--- start Data in this exercise ---

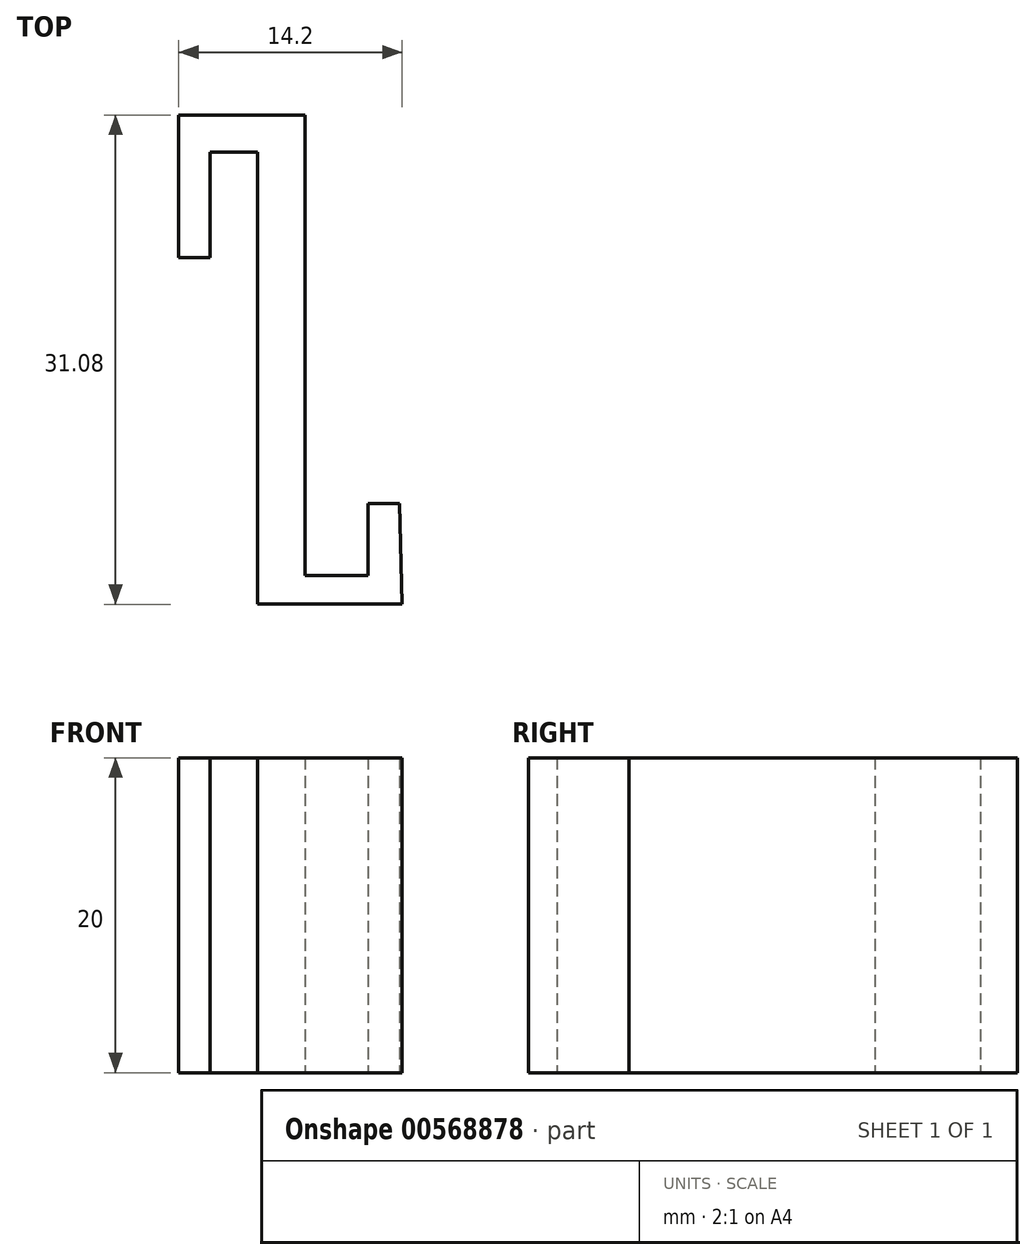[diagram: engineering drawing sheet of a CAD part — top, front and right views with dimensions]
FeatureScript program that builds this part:
annotation { "Feature Type Name" : "Feature", "Feature Type Description" : "" }
export const myFeature = defineFeature(function(context is Context, id is Id, definition is map)
    precondition{}
    {
        {
            var Q0;
            Q0=qCreatedBy(makeId("Front.planeOp"),FACE);
            var sketch = newSketch(context, id + "F0", { "sketchPlane" : qUnion([Q0])});
            skLineSegment(sketch, "E0", {"start": v(-7.04, 6.72) * mm, "end": v(-7.04, -22) * mm});
            skLineSegment(sketch, "E1", {"start": v(0, -22) * mm, "end": v(-7.04, -22) * mm});
            skLineSegment(sketch, "E2", {"start": v(-7.04, 6.72) * mm, "end": v(-10.04, 6.72) * mm});
            skLineSegment(sketch, "E3", {"start": v(-10.04, 6.72) * mm, "end": v(-10.04, 0) * mm});
            skLineSegment(sketch, "E4", {"start": v(-10.04, 0) * mm, "end": v(-12.04, 0) * mm});
            skLineSegment(sketch, "E5", {"start": v(-12.04, 0) * mm, "end": v(-12.04, 9.07) * mm});
            skLineSegment(sketch, "E6", {"start": v(-12.04, 9.07) * mm, "end": v(-4, 9.07) * mm});
            skLineSegment(sketch, "E7", {"start": v(-4, 9.07) * mm, "end": v(-4, -20.2) * mm});
            skLineSegment(sketch, "E8", {"start": v(-4, -20.2) * mm, "end": v(0, -20.2) * mm});
            skLineSegment(sketch, "E9", {"start": v(0, -20.2) * mm, "end": v(0, -15.6) * mm});
            skLineSegment(sketch, "E10", {"start": v(0, -15.6) * mm, "end": v(2, -15.6) * mm});
            skLineSegment(sketch, "E11", {"start": v(2, -15.6) * mm, "end": v(2.16, -22) * mm});
            skLineSegment(sketch, "E12", {"start": v(2.16, -22) * mm, "end": v(0, -22) * mm});
            skSolve(sketch);
        }
        {
            var Q0;
            Q0 = qSketchRegion(id + "F0", true);
            extrude(context, id + "F1", {"entities" : qUnion([Q0]), "depth" : 20 * mm, "offsetDistance" : 25 * mm});
        }
        {
            var Q0;
            Q0=makeQuery(id+"F1.opExtrude","SWEPT_BODY",BODY,{"disambiguationData":[OSD([sQuery(id+"F0.wireOp",EDGE,"E0"),sQuery(id+"F0.wireOp",EDGE,"E1"),sQuery(id+"F0.wireOp",EDGE,"E2"),sQuery(id+"F0.wireOp",EDGE,"E3"),sQuery(id+"F0.wireOp",EDGE,"E4"),sQuery(id+"F0.wireOp",EDGE,"E5"),sQuery(id+"F0.wireOp",EDGE,"E6"),sQuery(id+"F0.wireOp",EDGE,"E7"),sQuery(id+"F0.wireOp",EDGE,"E8"),sQuery(id+"F0.wireOp",EDGE,"E9"),sQuery(id+"F0.wireOp",EDGE,"E10"),sQuery(id+"F0.wireOp",EDGE,"E11"),sQuery(id+"F0.wireOp",EDGE,"E12")])]});
            var Q1;
            Q1=makeQuery(id+"F1.opExtrude","CAP_EDGE",EDGE,{"disambiguationData":[OSD([sQuery(id+"F0.wireOp",EDGE,"E8")])],"isStart":false});
            transform(context, id + "F2", {"entities" : qUnion([Q0]), "transformType" : TransformType.ROTATION, "transformAxis" : qUnion([Q1]), "angle" : 90 * degree, "oppositeDirection" : true, "makeCopy" : false});
        }
    });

--- end Data in this exercise ---

Work to be completed> Reproduce the data above word for word, omitting the pictures.

Exercise response>
[diagram: engineering drawing sheet of a CAD part — top, front and right views with dimensions]
FeatureScript program that builds this part:
annotation { "Feature Type Name" : "Feature", "Feature Type Description" : "" }
export const myFeature = defineFeature(function(context is Context, id is Id, definition is map)
    precondition{}
    {
        {
            var Q0;
            Q0=qCreatedBy(makeId("Front.planeOp"),FACE);
            var sketch = newSketch(context, id + "F0", { "sketchPlane" : qUnion([Q0])});
            skLineSegment(sketch, "E0", {"start": v(-7.04, 6.72) * mm, "end": v(-7.04, -22) * mm});
            skLineSegment(sketch, "E1", {"start": v(0, -22) * mm, "end": v(-7.04, -22) * mm});
            skLineSegment(sketch, "E2", {"start": v(-7.04, 6.72) * mm, "end": v(-10.04, 6.72) * mm});
            skLineSegment(sketch, "E3", {"start": v(-10.04, 6.72) * mm, "end": v(-10.04, 0) * mm});
            skLineSegment(sketch, "E4", {"start": v(-10.04, 0) * mm, "end": v(-12.04, 0) * mm});
            skLineSegment(sketch, "E5", {"start": v(-12.04, 0) * mm, "end": v(-12.04, 9.07) * mm});
            skLineSegment(sketch, "E6", {"start": v(-12.04, 9.07) * mm, "end": v(-4, 9.07) * mm});
            skLineSegment(sketch, "E7", {"start": v(-4, 9.07) * mm, "end": v(-4, -20.2) * mm});
            skLineSegment(sketch, "E8", {"start": v(-4, -20.2) * mm, "end": v(0, -20.2) * mm});
            skLineSegment(sketch, "E9", {"start": v(0, -20.2) * mm, "end": v(0, -15.6) * mm});
            skLineSegment(sketch, "E10", {"start": v(0, -15.6) * mm, "end": v(2, -15.6) * mm});
            skLineSegment(sketch, "E11", {"start": v(2, -15.6) * mm, "end": v(2.16, -22) * mm});
            skLineSegment(sketch, "E12", {"start": v(2.16, -22) * mm, "end": v(0, -22) * mm});
            skSolve(sketch);
        }
        {
            var Q0;
            Q0 = qSketchRegion(id + "F0", true);
            extrude(context, id + "F1", {"entities" : qUnion([Q0]), "depth" : 20 * mm, "offsetDistance" : 25 * mm});
        }
        {
            var Q0;
            Q0=makeQuery(id+"F1.opExtrude","SWEPT_BODY",BODY,{"disambiguationData":[OSD([sQuery(id+"F0.wireOp",EDGE,"E0"),sQuery(id+"F0.wireOp",EDGE,"E1"),sQuery(id+"F0.wireOp",EDGE,"E2"),sQuery(id+"F0.wireOp",EDGE,"E3"),sQuery(id+"F0.wireOp",EDGE,"E4"),sQuery(id+"F0.wireOp",EDGE,"E5"),sQuery(id+"F0.wireOp",EDGE,"E6"),sQuery(id+"F0.wireOp",EDGE,"E7"),sQuery(id+"F0.wireOp",EDGE,"E8"),sQuery(id+"F0.wireOp",EDGE,"E9"),sQuery(id+"F0.wireOp",EDGE,"E10"),sQuery(id+"F0.wireOp",EDGE,"E11"),sQuery(id+"F0.wireOp",EDGE,"E12")])]});
            var Q1;
            Q1=makeQuery(id+"F1.opExtrude","CAP_EDGE",EDGE,{"disambiguationData":[OSD([sQuery(id+"F0.wireOp",EDGE,"E8")])],"isStart":false});
            transform(context, id + "F2", {"entities" : qUnion([Q0]), "transformType" : TransformType.ROTATION, "transformAxis" : qUnion([Q1]), "angle" : 90 * degree, "oppositeDirection" : true, "makeCopy" : false});
        }
    });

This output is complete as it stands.